El futuro del extremo marbellí Javier Ontiveros en el Cádiz CF ha dado un vuelco absoluto. Cuando todo apuntaba a su salida inminente de la entidad amarilla tras una temporada marcada por las dudas físicas y las duras críticas institucionales, el club ha decidido blanquear los marcadores y otorgarle una segunda y última oportunidad.
De la rampa de salida al perdón institucional
La situación del talentoso atacante de Marbella era, hasta hace unos días, prácticamente insostenible. Tras un curso decepcionante en el aspecto individual —lastrado por problemas físicos y un rendimiento muy alejado de su primera campaña (en la que anotó 10 goles)—, el propio club encendió todas las alarmas al publicar un vídeo corporativo en redes sociales donde se evidenciaba el mal estado de forma y el sobrepeso con el que el jugador se había presentado.
Las imágenes desataron un enorme revuelo y provocaron la furia de la planta noble del club. El entonces presidente, Manuel Vizcaíno, fue tajante en su balance de temporada al señalar públicamente al futbolista: «Le ha faltado el respeto a la camiseta y al escudo del Cádiz. No va a volver a ser un jugador porque no quiere». Con la posterior salida de la directiva anterior y la llegada de la nueva cúpula deportiva, su marcha en forma de traspaso o rescisión se daba por segura.
»Es tu segunda oportunidad, no hay más»
Sin embargo, en un movimiento tan sorprendente como mediático plasmado a través de un nuevo contenido audiovisual del club junto a Christian Septien y el nuevo técnico cadista, Albert Celades, la postura cambió radicalmente.

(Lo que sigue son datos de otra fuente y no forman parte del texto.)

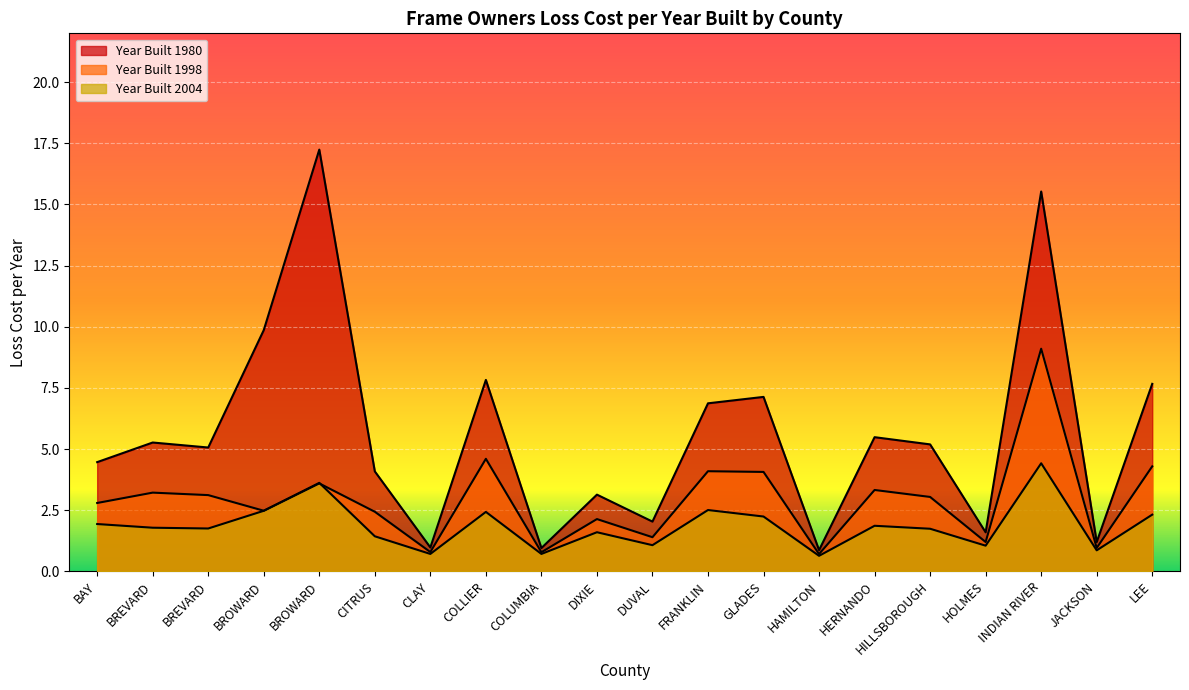

The value of Year Built 1980 at INDIAN RIVER is 20.7. True or false?

False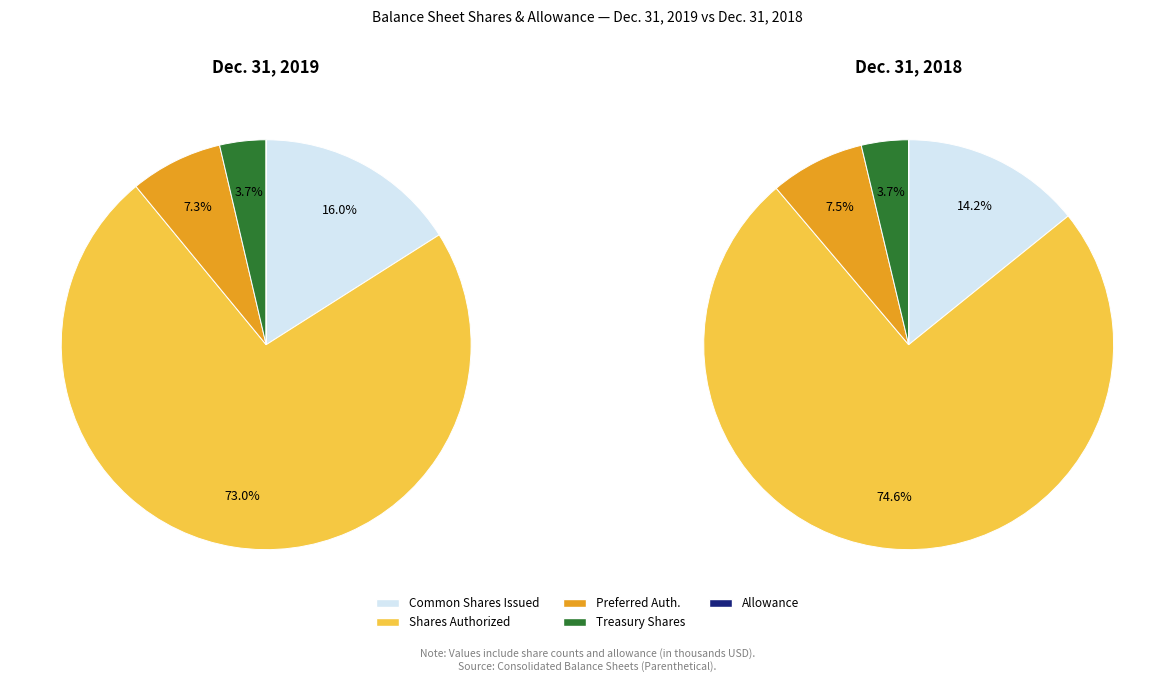

Is the sum of 3 and values_2019 greater than half?

No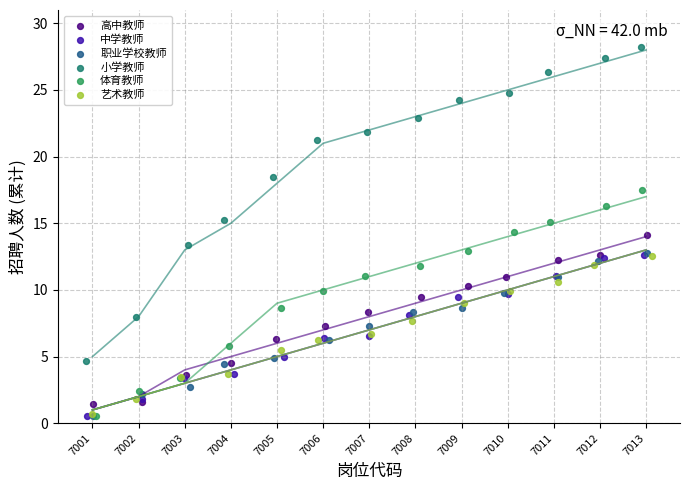

Which series reaches the maximum Y coordinate?

小学教师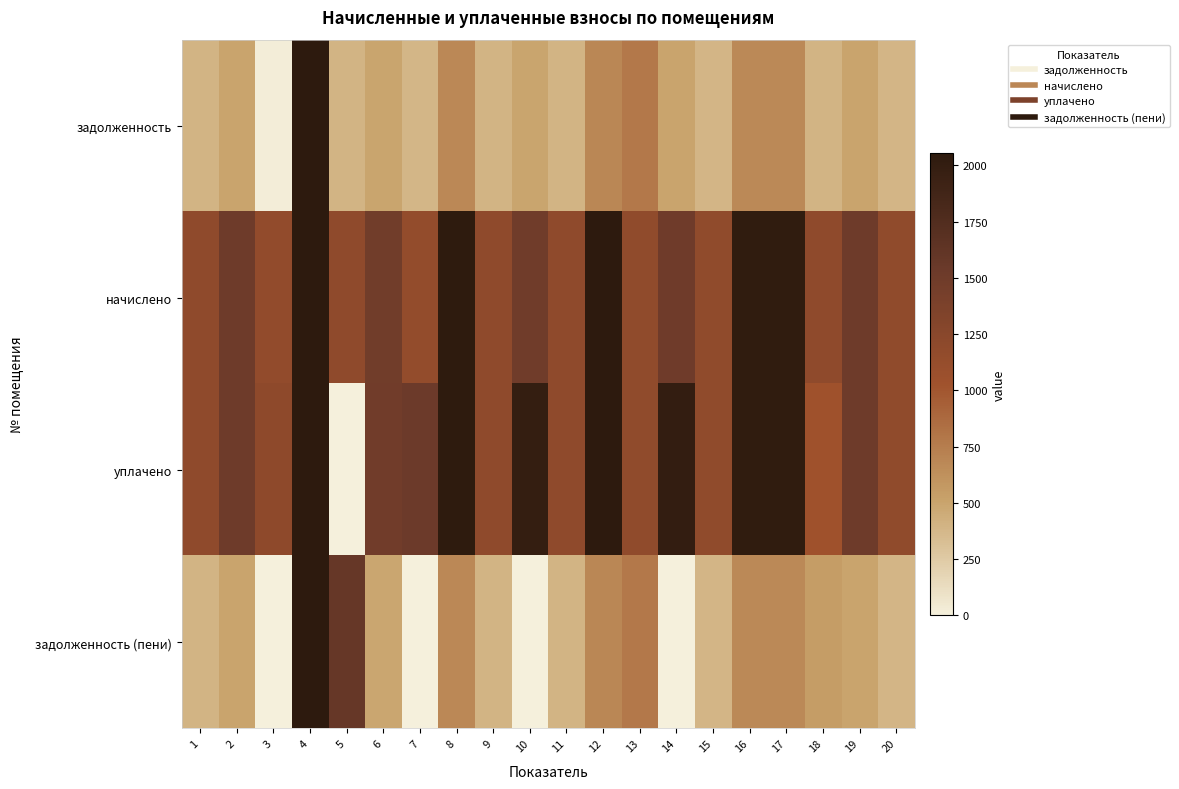

Reading left to right, extract all data points from this chart.

задолженность: 1=394.5	2=501.4	3=19.0	4=2057.3	5=394.5	6=491.6	7=383.4	8=678.4	9=394.5	10=497.8	11=394.5	12=683.3	13=784.1	14=499.0	15=393.3	16=674.7	17=674.7	18=394.5	19=501.4	20=393.3
начислено: 1=1183.5	2=1504.3	3=1165.1	4=2057.3	5=1183.5	6=1474.8	7=1150.3	8=2035.2	9=1183.5	10=1493.2	11=1183.5	12=2050.0	13=1176.2	14=1496.9	15=1179.8	16=2024.2	17=2024.2	18=1183.5	19=1504.3	20=1179.8
уплачено: 1=1183.5	2=1504.3	3=1203.0	4=2057.3	5=0.0	6=1479.4	7=1533.8	8=2035.2	9=1183.5	10=1991.0	11=1183.5	12=2050.0	13=1176.2	14=1995.9	15=1179.8	16=2024.2	17=2024.2	18=1035.0	19=1504.3	20=1179.8
задолженность (пени): 1=394.5	2=501.4	3=0.0	4=2057.3	5=1578.0	6=487.0	7=0.0	8=678.4	9=394.5	10=0.0	11=394.5	12=683.3	13=784.1	14=0.0	15=393.3	16=674.7	17=674.7	18=543.0	19=501.4	20=393.3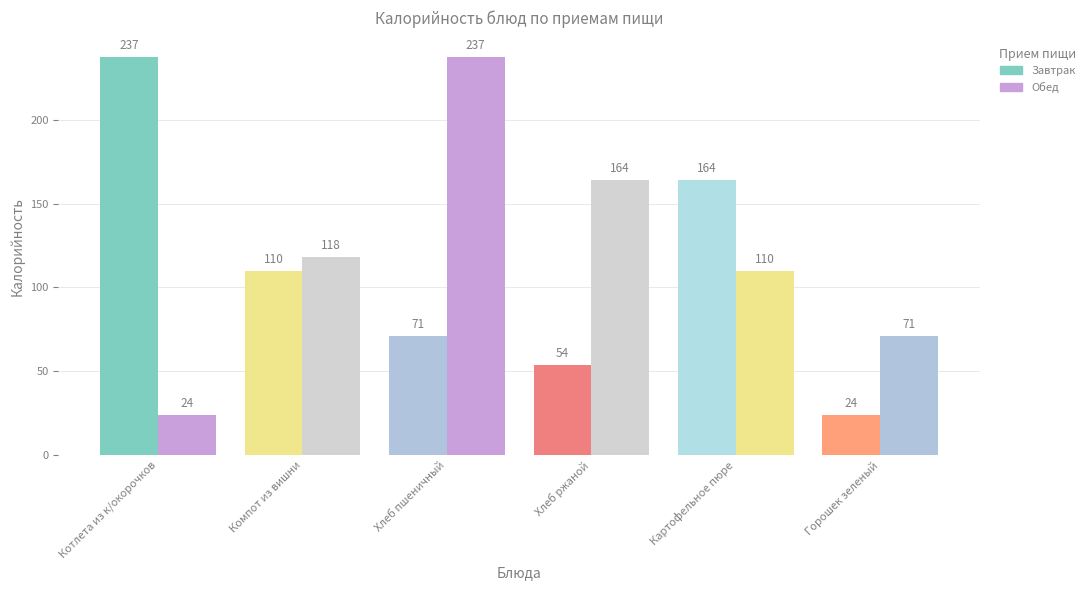

How many values in the Обед series are below 118?

3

Desde la entidad se le ha trasladado un mensaje de máxima exigencia pero de confianza condicionada: «Es una segunda oportunidad, no hay más». Por su parte, Celades quiso dejar claras las normas de convivencia y compromiso que regirán esta nueva etapa: «Estamos deseando contar contigo, pero no solo de palabra, también en el campo. Queremos ver ese profesionalismo».
De este modo, Ontiveros borra de un portazo los fantasmas de la báscula y las tensiones del pasado verano. Con contrato en vigor hasta 2028, el marbellí tiene ante sí el reto más importante de su carrera: demostrar sobre el césped del Nuevo Mirandilla que su talento diferencial sigue intacto y devolver la confianza a una afición que ansía volver a ver su mejor versión.